How to use job queue in kubernetes cluster

12/26/2019

I have a Flask app where I can upload a file and call a Flask API to process that file using the Python subprocess module (which runs a Shell command).

How to make it work with Kubernetes so that file processing can work with the cluster?

Suppose, I have 2 nodes and each node can process 3 files at a time. so, if I have 10 pending processing. 6 of them will be done on the 2 nodes and 4 will be in the queue.

I have seen Kubernetes autoscaling but it seems, it will fire as many nodes as needed. If I have a fixed number of nodes and I call my Flask API multiple times, it will be out of resources.

--
kubernetes
python

1 Answer

12/27/2019

if I call this API 20 times, at the same time, all clusters will be out of resources. If all clusters can run 6 pods at a time (this number can change based on the cluster size), before reaching 90% or 100% CPU/memory usage, the remaining 14 pods will the in the queue.

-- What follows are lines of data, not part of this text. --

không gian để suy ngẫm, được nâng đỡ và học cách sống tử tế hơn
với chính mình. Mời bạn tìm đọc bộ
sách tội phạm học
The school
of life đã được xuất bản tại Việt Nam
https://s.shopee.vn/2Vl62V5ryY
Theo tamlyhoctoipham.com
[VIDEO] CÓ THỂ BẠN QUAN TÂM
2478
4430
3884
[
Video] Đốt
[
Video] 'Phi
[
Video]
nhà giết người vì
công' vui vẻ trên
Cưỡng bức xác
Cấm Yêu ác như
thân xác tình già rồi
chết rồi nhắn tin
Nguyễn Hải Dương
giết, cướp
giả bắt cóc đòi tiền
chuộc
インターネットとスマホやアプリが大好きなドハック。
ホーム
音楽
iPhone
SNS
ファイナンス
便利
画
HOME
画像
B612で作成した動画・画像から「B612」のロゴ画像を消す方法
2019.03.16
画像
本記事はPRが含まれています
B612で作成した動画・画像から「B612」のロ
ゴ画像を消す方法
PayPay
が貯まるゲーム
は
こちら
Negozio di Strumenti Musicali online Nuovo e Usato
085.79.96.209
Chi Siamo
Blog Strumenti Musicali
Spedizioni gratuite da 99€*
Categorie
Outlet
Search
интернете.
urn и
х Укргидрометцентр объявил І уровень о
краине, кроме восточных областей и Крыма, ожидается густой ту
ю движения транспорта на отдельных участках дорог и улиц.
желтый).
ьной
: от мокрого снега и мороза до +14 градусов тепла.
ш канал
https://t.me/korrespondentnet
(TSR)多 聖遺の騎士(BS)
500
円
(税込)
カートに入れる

You can create Kubernetes Jobs and set the proper value for parallelism and completions e.g. parallelism: 6 to have up to 6 pods parallel of this job and completions: 20 if you have 20 items to process.

Problems

But there is several problems with using Kubernetes Jobs for this. First, there is no defined way to allocate input-files to the job-pods, so the job-pods need to have logic for that. And if you don't want to start all 20 jobs at the same time, you better should use a queue service to handle a work queue. A queue could be handled by e.g. Kafka or Nats.

-- Jonas
Source: StackOverflow